(Data records)

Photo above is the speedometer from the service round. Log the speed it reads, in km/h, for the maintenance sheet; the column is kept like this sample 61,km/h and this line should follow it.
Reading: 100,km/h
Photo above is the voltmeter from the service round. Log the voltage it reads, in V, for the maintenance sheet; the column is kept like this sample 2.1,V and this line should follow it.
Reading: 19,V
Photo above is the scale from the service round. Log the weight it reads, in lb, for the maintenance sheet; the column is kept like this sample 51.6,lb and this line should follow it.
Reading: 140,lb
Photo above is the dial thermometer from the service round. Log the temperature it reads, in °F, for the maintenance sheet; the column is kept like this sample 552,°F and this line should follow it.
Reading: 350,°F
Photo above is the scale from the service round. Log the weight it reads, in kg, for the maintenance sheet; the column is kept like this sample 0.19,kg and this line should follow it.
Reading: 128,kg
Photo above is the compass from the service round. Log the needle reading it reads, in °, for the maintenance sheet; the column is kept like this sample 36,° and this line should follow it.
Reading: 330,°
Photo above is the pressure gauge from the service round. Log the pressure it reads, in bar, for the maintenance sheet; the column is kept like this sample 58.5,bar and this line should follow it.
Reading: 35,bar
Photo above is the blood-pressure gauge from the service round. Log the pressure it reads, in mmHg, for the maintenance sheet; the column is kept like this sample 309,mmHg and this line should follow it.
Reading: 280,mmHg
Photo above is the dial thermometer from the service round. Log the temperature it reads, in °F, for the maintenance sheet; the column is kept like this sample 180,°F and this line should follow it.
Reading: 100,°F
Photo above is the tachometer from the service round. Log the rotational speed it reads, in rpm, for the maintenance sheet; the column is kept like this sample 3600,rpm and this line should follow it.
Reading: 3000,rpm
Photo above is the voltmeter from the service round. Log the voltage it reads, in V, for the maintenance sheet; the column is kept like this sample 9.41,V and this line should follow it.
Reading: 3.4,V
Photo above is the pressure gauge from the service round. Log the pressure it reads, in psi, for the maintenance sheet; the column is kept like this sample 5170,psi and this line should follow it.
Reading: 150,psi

EXERCISE BRIEF :: Please output the whole listing above as a two-column CSV headed input and output. Put each text in input and its reading beside it in output, with every field quoted and line breaks replaced by spaces.

TASK OUTPUT ::
input,output
"Photo above is the speedometer from the service round. Log the speed it reads, in km/h, for the maintenance sheet; the column is kept like this sample 61,km/h and this line should follow it. Reading:","100,km/h"
"Photo above is the voltmeter from the service round. Log the voltage it reads, in V, for the maintenance sheet; the column is kept like this sample 2.1,V and this line should follow it. Reading:","19,V"
"Photo above is the scale from the service round. Log the weight it reads, in lb, for the maintenance sheet; the column is kept like this sample 51.6,lb and this line should follow it. Reading:","140,lb"
"Photo above is the dial thermometer from the service round. Log the temperature it reads, in °F, for the maintenance sheet; the column is kept like this sample 552,°F and this line should follow it. Reading:","350,°F"
"Photo above is the scale from the service round. Log the weight it reads, in kg, for the maintenance sheet; the column is kept like this sample 0.19,kg and this line should follow it. Reading:","128,kg"
"Photo above is the compass from the service round. Log the needle reading it reads, in °, for the maintenance sheet; the column is kept like this sample 36,° and this line should follow it. Reading:","330,°"
"Photo above is the pressure gauge from the service round. Log the pressure it reads, in bar, for the maintenance sheet; the column is kept like this sample 58.5,bar and this line should follow it. Reading:","35,bar"
"Photo above is the blood-pressure gauge from the service round. Log the pressure it reads, in mmHg, for the maintenance sheet; the column is kept like this sample 309,mmHg and this line should follow it. Reading:","280,mmHg"
"Photo above is the dial thermometer from the service round. Log the temperature it reads, in °F, for the maintenance sheet; the column is kept like this sample 180,°F and this line should follow it. Reading:","100,°F"
"Photo above is the tachometer from the service round. Log the rotational speed it reads, in rpm, for the maintenance sheet; the column is kept like this sample 3600,rpm and this line should follow it. Reading:","3000,rpm"
"Photo above is the voltmeter from the service round. Log the voltage it reads, in V, for the maintenance sheet; the column is kept like this sample 9.41,V and this line should follow it. Reading:","3.4,V"
"Photo above is the pressure gauge from the service round. Log the pressure it reads, in psi, for the maintenance sheet; the column is kept like this sample 5170,psi and this line should follow it. Reading:","150,psi"